**Saved data entries**
*****
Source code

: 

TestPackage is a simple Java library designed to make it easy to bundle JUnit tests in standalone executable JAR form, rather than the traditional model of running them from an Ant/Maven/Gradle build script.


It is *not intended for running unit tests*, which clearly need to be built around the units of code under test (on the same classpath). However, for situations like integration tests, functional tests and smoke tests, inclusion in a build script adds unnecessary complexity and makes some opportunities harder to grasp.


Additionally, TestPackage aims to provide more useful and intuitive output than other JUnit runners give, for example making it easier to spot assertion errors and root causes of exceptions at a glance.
*****
**GOAL OF THE EXERCISE**
Format the lines of the records above as a Markdown table with the columns Number and Record line, giving each non-blank line its own row.

**OUTPUT FOR THIS EXERCISE**
| Number | Record line |
|---|---|
| 1 | Source code |
| 2 | :  |
| 3 | TestPackage is a simple Java library designed to make it easy to bundle JUnit tests in standalone executable JAR form, rather than the traditional model of running them from an Ant/Maven/Gradle build script. |
| 4 | It is *not intended for running unit tests*, which clearly need to be built around the units of code under test (on the same classpath). However, for situations like integration tests, functional tests and smoke tests, inclusion in a build script adds unnecessary complexity and makes some opportunities harder to grasp. |
| 5 | Additionally, TestPackage aims to provide more useful and intuitive output than other JUnit runners give, for example making it easier to spot assertion errors and root causes of exceptions at a glance. |